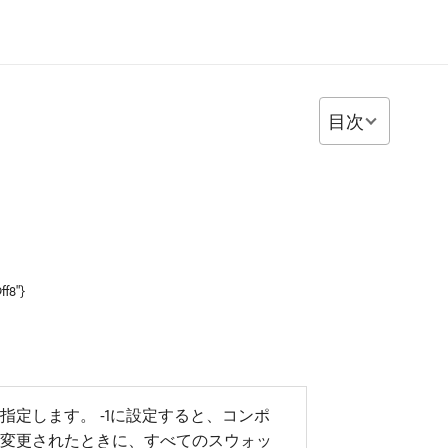
目次
ff8"}
定します。 -1に設定すると、コンポ
変更されたときに、すべてのスウォッ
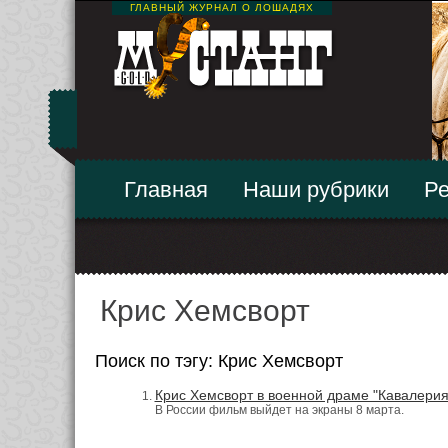
ГЛАВНЫЙ ЖУРНАЛ О ЛОШАДЯХ
Главная
Наши рубрики
Ре
Крис Хемсворт
Поиск по тэгу: Крис Хемсворт
Крис Хемсворт в военной драме "Кавалерия
В России фильм выйдет на экраны 8 марта.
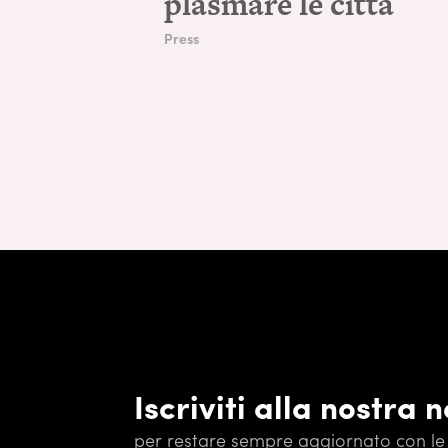
plasmare le città
Press
Iscriviti alla nostra 
per restare sempre aggiornato con le 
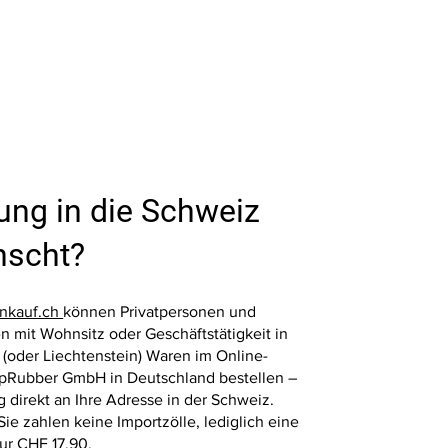
ung in die Schweiz
Schnellansicht
Schnellansicht
Schnellansic
Schnellansic
Fallschutzplatte 100x100x4 cm Rot
4x Fallschutzplatten 50x50x2 cm
Fallschutzplatte 100x1
Fallschutzplatte 50x50
scht?
Gummiplatte Fallschutzmatte
Grün Gummiplatten
Schwarz Gummiplatte
Gummiplatte Fallschutz
Spielplatzmatte
Spielplatzmatten
Spielplatzmatte
Spielplatzmatte
Preis
Preis
Preis
Preis
39,00 €
33,20 €
39,00 €
13,10 €
nkauf.ch
können Privatpersonen und
 mit Wohnsitz oder Geschäftstätigkeit in
 (oder Liechtenstein) Waren im Online-
pRubber GmbH in Deutschland bestellen –
In den Warenkorb
In den Warenkorb
In den Warenk
In den Warenk
g direkt an Ihre Adresse in der Schweiz.
 Sie zahlen keine Importzölle, lediglich eine
ur CHF 17.90.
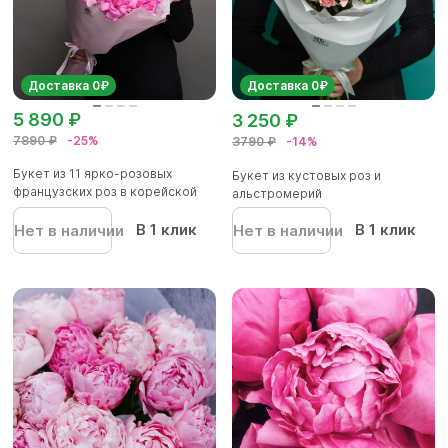
Доставка 0₽
Доставка 0₽
5 890 ₽
3 250 ₽
7890 ₽
-25%
3790 ₽
-14%
Букет из 11 ярко-розовых
Букет из кустовых роз и
французских роз в корейской
альстромерий
уп...
В 1 клик
В 1 клик
Нет в наличии
Нет в наличии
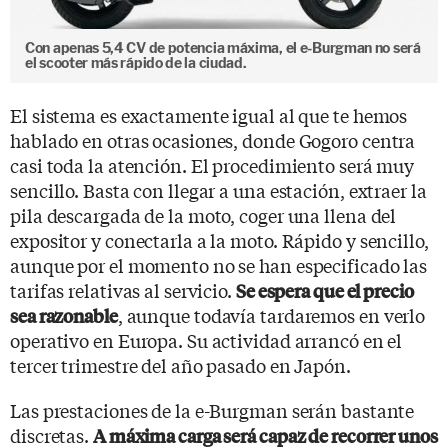
Con apenas 5,4 CV de potencia máxima, el e-Burgman no será
el scooter más rápido de la ciudad.
El sistema es exactamente igual al que te hemos
hablado en otras ocasiones, donde Gogoro centra
casi toda la atención. El procedimiento será muy
sencillo. Basta con llegar a una estación, extraer la
pila descargada de la moto, coger una llena del
expositor y conectarla a la moto. Rápido y sencillo,
aunque por el momento no se han especificado las
tarifas relativas al servicio.
Se espera que el precio
, aunque todavía tardaremos en verlo
sea razonable
operativo en Europa. Su actividad arrancó en el
tercer trimestre del año pasado en Japón.
Las prestaciones de la e-Burgman serán bastante
discretas.
A máxima carga será capaz de recorrer unos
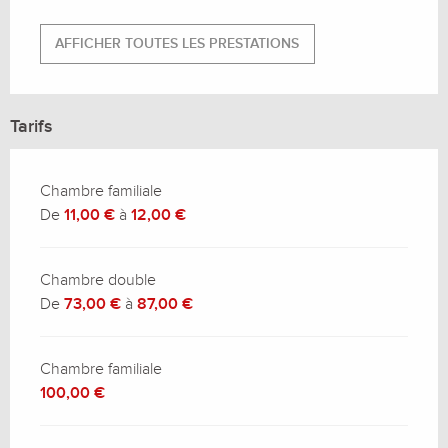
AFFICHER TOUTES LES PRESTATIONS
Tarifs
Chambre familiale
De
11,00 €
à
12,00 €
Chambre double
De
73,00 €
à
87,00 €
Chambre familiale
100,00 €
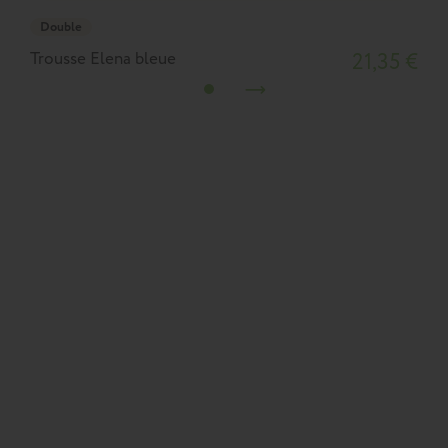
Double
Trousse Elena bleue
21,35 €
T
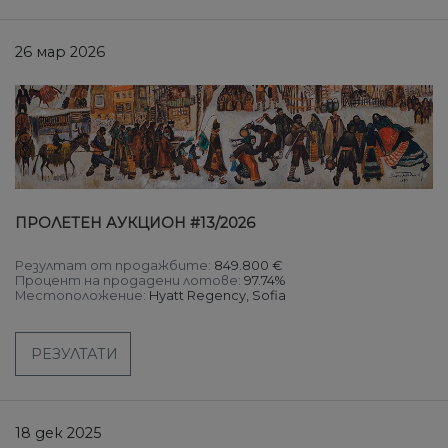
26 мар 2026
ПРОЛЕТЕН АУКЦИОН #13/2026
Резултат от продажбите:
849.800 €
Процент на продадени лотове:
97.74%
Местоположение:
Hyatt Regency, Sofia
РЕЗУЛТАТИ
18 дек 2025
+ + + + + + +
_Directive_
Extract every line of text from all the records above and copy each one unchanged, in the same order. Leave the pictures out of your answer.

_Output of the task_
目次
ff8"}
定します。 -1に設定すると、コンポ
変更されたときに、すべてのスウォッ
ГЛАВНЫЙ ЖУРНАЛ О ЛОШАДЯХ
Главная
Наши рубрики
Ре
Крис Хемсворт
Поиск по тэгу: Крис Хемсворт
Крис Хемсворт в военной драме "Кавалерия
В России фильм выйдет на экраны 8 марта.
plasmare le città
Press
Iscriviti alla nostra 
per restare sempre aggiornato con le 
ung in die Schweiz
Schnellansicht
Schnellansicht
Schnellansic
Schnellansic
Fallschutzplatte 100x100x4 cm Rot
4x Fallschutzplatten 50x50x2 cm
Fallschutzplatte 100x1
Fallschutzplatte 50x50
scht?
Gummiplatte Fallschutzmatte
Grün Gummiplatten
Schwarz Gummiplatte
Gummiplatte Fallschutz
Spielplatzmatte
Spielplatzmatten
Spielplatzmatte
Spielplatzmatte
Preis
Preis
Preis
Preis
39,00 €
33,20 €
39,00 €
13,10 €
nkauf.ch
können Privatpersonen und
 mit Wohnsitz oder Geschäftstätigkeit in
 (oder Liechtenstein) Waren im Online-
pRubber GmbH in Deutschland bestellen –
In den Warenkorb
In den Warenkorb
In den Warenk
In den Warenk
g direkt an Ihre Adresse in der Schweiz.
 Sie zahlen keine Importzölle, lediglich eine
ur CHF 17.90.
Доставка 0₽
Доставка 0₽
5 890 ₽
3 250 ₽
7890 ₽
-25%
3790 ₽
-14%
Букет из 11 ярко-розовых
Букет из кустовых роз и
французских роз в корейской
альстромерий
уп...
В 1 клик
В 1 клик
Нет в наличии
Нет в наличии
Con apenas 5,4 CV de potencia máxima, el e-Burgman no será
el scooter más rápido de la ciudad.
El sistema es exactamente igual al que te hemos
hablado en otras ocasiones, donde Gogoro centra
casi toda la atención. El procedimiento será muy
sencillo. Basta con llegar a una estación, extraer la
pila descargada de la moto, coger una llena del
expositor y conectarla a la moto. Rápido y sencillo,
aunque por el momento no se han especificado las
tarifas relativas al servicio.
Se espera que el precio
, aunque todavía tardaremos en verlo
sea razonable
operativo en Europa. Su actividad arrancó en el
tercer trimestre del año pasado en Japón.
Las prestaciones de la e-Burgman serán bastante
discretas.
A máxima carga será capaz de recorrer unos
AFFICHER TOUTES LES PRESTATIONS
Tarifs
Chambre familiale
De
11,00 €
à
12,00 €
Chambre double
De
73,00 €
à
87,00 €
Chambre familiale
100,00 €
Double
Trousse Elena bleue
21,35 €
T
26 мар 2026
ПРОЛЕТЕН АУКЦИОН #13/2026
Резултат от продажбите:
849.800 €
Процент на продадени лотове:
97.74%
Местоположение:
Hyatt Regency, Sofia
РЕЗУЛТАТИ
18 дек 2025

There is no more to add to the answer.